Verify status codes in API tests

# BAD — doesn't verify if the request failed
def test_get_users():
    response = client.get("/users")
    users = response.json()
    assert len(users) > 0

# GOOD
def test_get_users():
    response = client.get("/users")
    assert response.status_code == 200
    users = response.json()
    assert len(users) > 0

Don’t catch generic exceptions in tests

# BAD — hides real errors
def test_complex_operation():
    try:
        result = complex_operation()
    except Exception:
        pass  # The test never fails

# GOOD — let the exception propagate
def test_complex_operation():
    result = complex_operation()
    assert result.status == "success"

Avoid circular mocks

# BAD — the mock returns exactly what the test expects
def test_calculate():
    with patch("app.calculate") as mock:
        mock.return_value = 42
        result = app.calculate(6, 7)
        assert result == 42  # Nothing real was tested

# GOOD — mock the dependency, not the function under test
def test_calculate():
    with patch("app.database.get_multiplier") as mock:
        mock.return_value = 2
        result = app.calculate(6, 7)
        assert result == 26  # 6 * 7 / 2 — real logic tested

Run vigil tests regularly

# Detect tests without assertions, trivial tests, and circular mocks
vigil tests

# Require at least 2 assertions per test
vigil tests --min-assertions 2

For individual developers

  1. Pre-commit hook: vigil scan --changed-only --fail-on critical --quiet
  2. Before PR: vigil scan src/ --fail-on high
  3. Manual review: Read each finding and fix it.

For teams

  1. Shared config: Commit .vigil.yaml with the team’s configuration.
  2. Mandatory CI: vigil in the PR pipeline with --fail-on high.
  3. Strict production: strict config for releases.
  4. Document exceptions: If a rule is disabled, document why in the config.
# .vigil.yaml
rules:
  # Disabled because we use long-lived tokens for webhooks
  # Approved by: @security-team in PR #123
  AUTH-003:
    enabled: false

Progressive escalation

Weekfail-onActive rulesGoal
1criticalDEP-001, DEP-007, SEC-001-003Only the most critical
2high+ AUTH-001, AUTH-002, AUTH-005Add auth
3high+ TEST-001, SEC-004-006Add tests and secrets
4mediumAllFull coverage

Improved prompts for agents

When using an AI agent, include security instructions in the prompt:

For dependencies

“Generate the code using only packages that exist on PyPI. Verify that the names are correct.

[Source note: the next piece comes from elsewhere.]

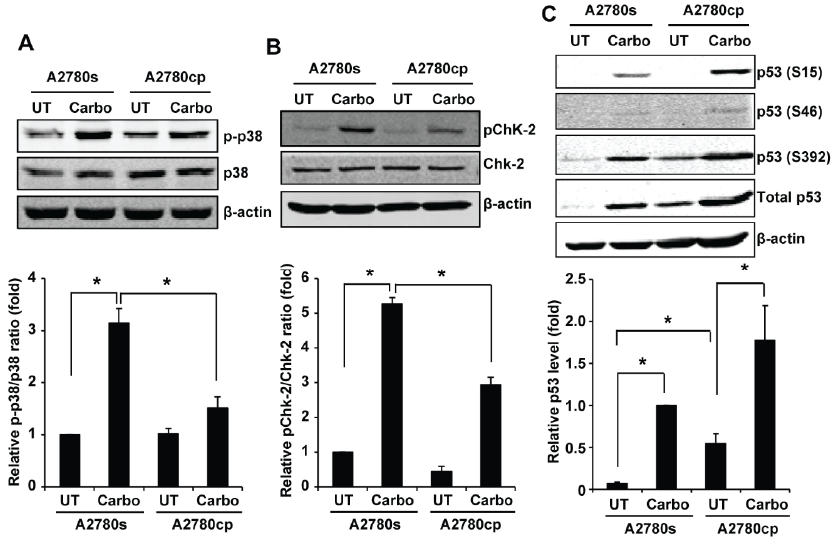
Figure 1. Validation of the kinase array data by Western blotting. A2780s and A2780cp cells were left untreated or treated with 50 μ M carboplatin for 24 h, and the whole cell lysates were collected for Western blotting to measure total and phosphorylated p38 ( A ), Chk ‐ 2 ( B ), and p53 ( C ). β‐ actin was untreated or treated with 50 µ M carboplatin for 24 h, and the whole cell lysates were collected for used as the loading control. ( A , B ) Phosphorylated p38 (p ‐ p38) and Chk ‐ 2 (pChk ‐ 2) were quantified Western blotting to measure total and phosphorylated p38 ( A ), Chk-2 ( B ), and p53 ( C ). β -actin was used as the loading control. ( A , B ) Phosphorylated p38 (p-p38) and Chk-2 (pChk-2) were quantified using Odyssey imaging software and normalized against total p38 and Chk-2. Relative p-p38/total p38 and pChk-2/total Chk-2 ratio (fold change) were shown as mean ± SE of four and three independent experiments, respectively, with that in untreated A2780s cells designated as 1. ( C ) Total p53 was quantified using Odyssey imaging software and normalized against β -actin and expressed as relative fold change with that in carboplatin-treated A2780s cells designated as 1. The relative p53 level was shown as mean ± SE of three independent experiments. * Significantly different ( p <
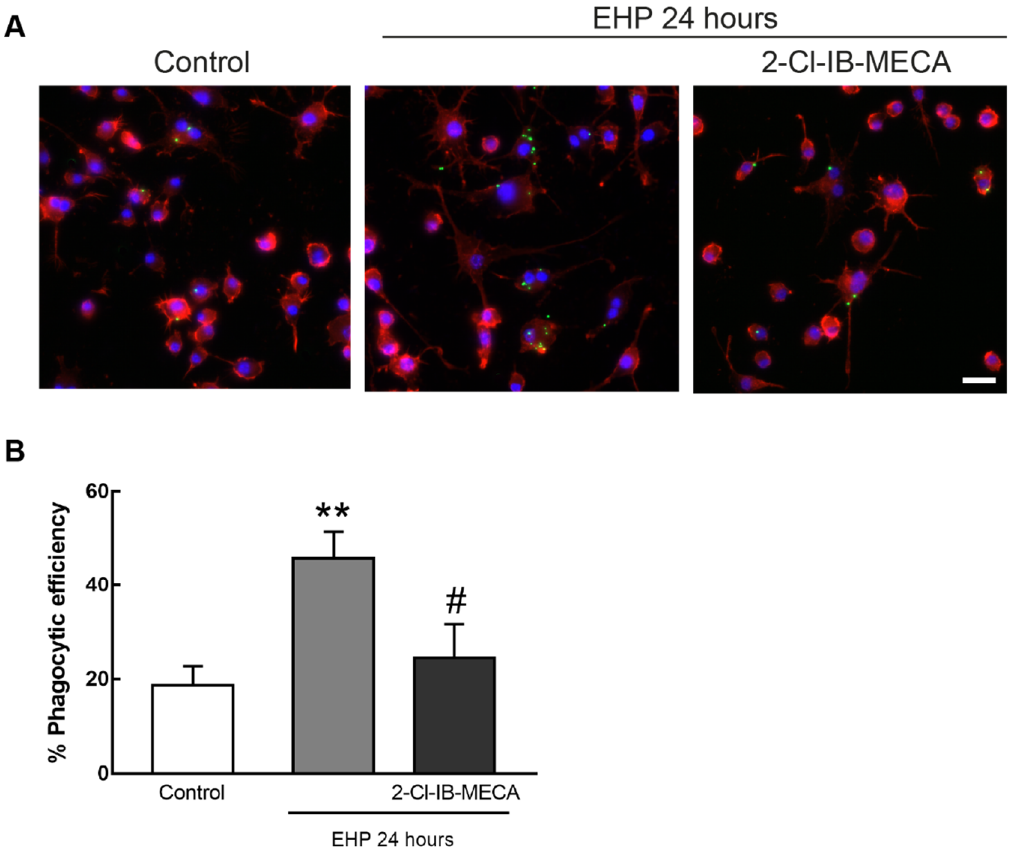
Figure 5. Effect of A 3 R activation in EHP-induced phagocytic activity of BV-2 cells. Cells were incubated with 1 µM 2-Cl-IB-MECA and then exposed to EHP for 24 h. Phagocytosis was assessed with fluorescent latex beads. ( A ) Representative images of BV-2 cells stained with phalloidin (red) with incorporated beads (green). Nuclei were stained with DAPI (blue). Scale bar: 50 µm. ( B ) Phagocytic efficiency was calculated from 4–8 independent experiments. ** p < 0.01 compared with control, # p < 0.05 compared with EHP, one-way ANOVA test, followed by Holm–Sidak’s multiple comparisons test.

Don’t invent packages.”

For authentication

“All endpoints must have authentication. Use Depends(get_current_user) in FastAPI. DELETE and PUT endpoints require explicit authorization.”

For secrets

“Don’t hardcode secrets or default values. All sensitive configurations must be read from environment variables without a default value.”

For tests

“Each test must have at least 2 meaningful assertions. Don’t use assert is not None as the only assertion. Always verify the status code in API tests.”


AI-generated code review checklist

Before approving a PR with AI-generated code:

  • Run vigil scan and fix all findings.
  • Verify that all dependencies exist in the registry.
  • Confirm that there are no hardcoded secrets.
  • Verify that endpoints have auth middleware.
  • Confirm that CORS is restricted to specific origins.
  • Verify that tests have meaningful assertions.
  • Check that .env is in .gitignore.
  • Confirm that there are no values copied from .env.example.